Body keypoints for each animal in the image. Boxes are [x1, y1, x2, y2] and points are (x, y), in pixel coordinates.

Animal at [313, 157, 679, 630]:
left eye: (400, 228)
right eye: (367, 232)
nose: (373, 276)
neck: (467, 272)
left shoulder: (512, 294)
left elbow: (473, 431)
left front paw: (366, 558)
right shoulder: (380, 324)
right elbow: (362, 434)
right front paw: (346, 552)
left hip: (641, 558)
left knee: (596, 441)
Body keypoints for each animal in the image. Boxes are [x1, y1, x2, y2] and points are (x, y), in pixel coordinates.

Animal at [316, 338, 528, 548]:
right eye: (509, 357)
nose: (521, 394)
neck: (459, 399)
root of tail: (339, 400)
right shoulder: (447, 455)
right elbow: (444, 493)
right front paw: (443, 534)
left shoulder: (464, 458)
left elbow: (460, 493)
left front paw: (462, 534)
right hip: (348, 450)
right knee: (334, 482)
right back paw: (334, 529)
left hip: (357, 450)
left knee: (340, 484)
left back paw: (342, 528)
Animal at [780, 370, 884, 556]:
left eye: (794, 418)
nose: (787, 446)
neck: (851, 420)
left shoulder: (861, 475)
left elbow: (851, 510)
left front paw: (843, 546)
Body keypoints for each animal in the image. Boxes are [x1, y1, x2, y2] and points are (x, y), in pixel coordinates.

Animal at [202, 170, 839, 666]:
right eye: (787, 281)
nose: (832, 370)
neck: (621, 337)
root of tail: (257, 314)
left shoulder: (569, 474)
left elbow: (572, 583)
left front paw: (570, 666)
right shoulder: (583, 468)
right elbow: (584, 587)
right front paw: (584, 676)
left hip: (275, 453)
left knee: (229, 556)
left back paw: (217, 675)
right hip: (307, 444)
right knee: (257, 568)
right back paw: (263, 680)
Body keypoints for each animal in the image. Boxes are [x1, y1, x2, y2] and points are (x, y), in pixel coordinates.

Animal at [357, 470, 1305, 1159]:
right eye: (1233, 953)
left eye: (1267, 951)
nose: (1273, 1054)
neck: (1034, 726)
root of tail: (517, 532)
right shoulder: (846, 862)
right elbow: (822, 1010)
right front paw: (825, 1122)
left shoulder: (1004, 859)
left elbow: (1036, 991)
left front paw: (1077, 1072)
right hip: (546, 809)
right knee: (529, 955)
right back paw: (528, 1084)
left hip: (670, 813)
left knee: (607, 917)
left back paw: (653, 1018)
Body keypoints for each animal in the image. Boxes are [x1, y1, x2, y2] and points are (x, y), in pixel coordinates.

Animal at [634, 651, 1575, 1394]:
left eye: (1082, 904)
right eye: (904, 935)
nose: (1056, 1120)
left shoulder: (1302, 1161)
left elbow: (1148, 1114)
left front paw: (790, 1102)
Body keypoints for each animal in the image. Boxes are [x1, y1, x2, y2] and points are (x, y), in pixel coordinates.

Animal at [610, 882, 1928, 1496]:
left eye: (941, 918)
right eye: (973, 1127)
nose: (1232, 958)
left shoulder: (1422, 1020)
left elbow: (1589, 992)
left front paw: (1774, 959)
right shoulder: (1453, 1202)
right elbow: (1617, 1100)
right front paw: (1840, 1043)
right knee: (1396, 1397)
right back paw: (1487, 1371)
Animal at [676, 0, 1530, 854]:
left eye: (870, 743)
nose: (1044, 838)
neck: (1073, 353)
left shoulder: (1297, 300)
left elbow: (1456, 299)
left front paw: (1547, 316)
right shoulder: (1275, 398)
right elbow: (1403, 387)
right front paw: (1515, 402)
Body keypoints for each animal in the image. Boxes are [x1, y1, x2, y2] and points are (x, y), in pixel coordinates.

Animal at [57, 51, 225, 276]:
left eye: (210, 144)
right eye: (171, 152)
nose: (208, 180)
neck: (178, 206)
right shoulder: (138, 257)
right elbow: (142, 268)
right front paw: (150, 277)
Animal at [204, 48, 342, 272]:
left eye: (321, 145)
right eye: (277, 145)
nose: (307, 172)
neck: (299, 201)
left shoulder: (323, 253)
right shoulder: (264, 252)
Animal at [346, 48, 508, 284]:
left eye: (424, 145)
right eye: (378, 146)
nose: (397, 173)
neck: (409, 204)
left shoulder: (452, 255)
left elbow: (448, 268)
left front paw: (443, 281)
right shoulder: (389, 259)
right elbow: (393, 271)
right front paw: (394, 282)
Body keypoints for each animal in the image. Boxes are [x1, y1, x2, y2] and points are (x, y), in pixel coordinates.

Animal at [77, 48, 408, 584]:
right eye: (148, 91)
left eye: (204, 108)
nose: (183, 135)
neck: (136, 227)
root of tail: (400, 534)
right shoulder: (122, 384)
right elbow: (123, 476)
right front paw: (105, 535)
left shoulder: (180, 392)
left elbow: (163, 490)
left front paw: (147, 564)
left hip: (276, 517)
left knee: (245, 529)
☆ ☆ ☆
◆ **What you have to do**:
Restate all entries above verbatim.

◆ **Exercise output**:
Body keypoints for each animal in the image. Boxes are [x1, y1, x2, y2] and points are (x, y), in pixel coordinates.

Animal at [313, 157, 679, 630]:
left eye: (400, 228)
right eye: (367, 232)
nose: (373, 276)
neck: (467, 272)
left shoulder: (512, 294)
left elbow: (473, 431)
left front paw: (366, 558)
right shoulder: (380, 324)
right elbow: (362, 434)
right front paw: (346, 552)
left hip: (641, 558)
left knee: (596, 441)
Body keypoints for each animal in the image. Boxes are [x1, y1, x2, y2] and points are (x, y), in pixel coordinates.

Animal at [316, 338, 528, 548]:
right eye: (509, 357)
nose: (521, 394)
neck: (459, 399)
root of tail: (339, 400)
right shoulder: (447, 455)
right elbow: (444, 493)
right front paw: (443, 534)
left shoulder: (464, 458)
left elbow: (460, 493)
left front paw: (462, 534)
right hip: (348, 450)
right knee: (334, 482)
right back paw: (334, 529)
left hip: (357, 450)
left knee: (340, 484)
left back paw: (342, 528)
Animal at [780, 370, 884, 556]:
left eye: (794, 418)
nose: (787, 446)
neck: (851, 420)
left shoulder: (861, 475)
left elbow: (851, 510)
left front paw: (843, 546)
Body keypoints for each animal in the image. Boxes are [x1, y1, x2, y2] and points are (x, y), in pixel coordinates.

Animal at [202, 170, 839, 666]:
right eye: (787, 281)
nose: (832, 370)
neck: (621, 337)
root of tail: (257, 314)
left shoulder: (569, 474)
left elbow: (572, 583)
left front paw: (570, 666)
right shoulder: (583, 468)
right elbow: (584, 587)
right front paw: (584, 676)
left hip: (275, 453)
left knee: (229, 556)
left back paw: (217, 675)
right hip: (307, 444)
right knee: (257, 568)
right back paw: (263, 680)
Body keypoints for each animal in the image. Boxes are [x1, y1, x2, y2] and points are (x, y), in pixel coordinates.

Animal at [357, 470, 1305, 1159]:
right eye: (1233, 953)
left eye: (1267, 951)
nose: (1273, 1054)
neck: (1034, 726)
root of tail: (517, 532)
right shoulder: (846, 862)
right elbow: (822, 1010)
right front paw: (825, 1122)
left shoulder: (1004, 859)
left elbow: (1036, 991)
left front paw: (1077, 1072)
right hip: (546, 809)
right knee: (529, 955)
right back paw: (528, 1084)
left hip: (670, 813)
left knee: (607, 917)
left back paw: (653, 1018)
Body keypoints for each animal in the image. Boxes are [x1, y1, x2, y2] and points are (x, y), in pixel coordinates.

Animal at [634, 651, 1575, 1394]:
left eye: (1082, 904)
right eye: (904, 935)
nose: (1056, 1120)
left shoulder: (1302, 1161)
left elbow: (1148, 1114)
left front paw: (790, 1102)
Body keypoints for each animal in the image. Boxes are [x1, y1, x2, y2] and points are (x, y), in pixel coordinates.

Animal at [610, 882, 1928, 1496]:
left eye: (941, 918)
right eye: (973, 1127)
nose: (1232, 958)
left shoulder: (1422, 1020)
left elbow: (1589, 992)
left front paw: (1774, 959)
right shoulder: (1453, 1202)
right elbow: (1617, 1100)
right front paw: (1840, 1043)
right knee: (1396, 1397)
right back paw: (1487, 1371)
Animal at [676, 0, 1530, 854]:
left eye: (870, 743)
nose: (1044, 838)
neck: (1073, 353)
left shoulder: (1297, 300)
left elbow: (1456, 299)
left front paw: (1547, 316)
right shoulder: (1275, 398)
right elbow: (1403, 387)
right front paw: (1515, 402)
Body keypoints for each animal in the image. Boxes are [x1, y1, x2, y2] and points are (x, y), in pixel coordinates.

Animal at [57, 51, 225, 276]:
left eye: (210, 144)
right eye: (171, 152)
nose: (208, 180)
neck: (178, 206)
right shoulder: (138, 257)
right elbow: (142, 268)
right front paw: (150, 277)
Animal at [204, 48, 342, 272]:
left eye: (321, 145)
right eye: (277, 145)
nose: (307, 172)
neck: (299, 201)
left shoulder: (323, 253)
right shoulder: (264, 252)
Animal at [346, 48, 508, 284]:
left eye: (424, 145)
right eye: (378, 146)
nose: (397, 173)
neck: (409, 204)
left shoulder: (452, 255)
left elbow: (448, 268)
left front paw: (443, 281)
right shoulder: (389, 259)
right elbow: (393, 271)
right front paw: (394, 282)
Body keypoints for each animal in the image. Boxes are [x1, y1, x2, y2] and points are (x, y), in pixel coordinates.

Animal at [77, 48, 408, 584]:
right eye: (148, 91)
left eye: (204, 108)
nose: (183, 135)
neck: (136, 227)
root of tail: (400, 534)
right shoulder: (122, 384)
right elbow: (123, 476)
right front paw: (105, 535)
left shoulder: (180, 392)
left elbow: (163, 490)
left front paw: (147, 564)
left hip: (276, 517)
left knee: (245, 529)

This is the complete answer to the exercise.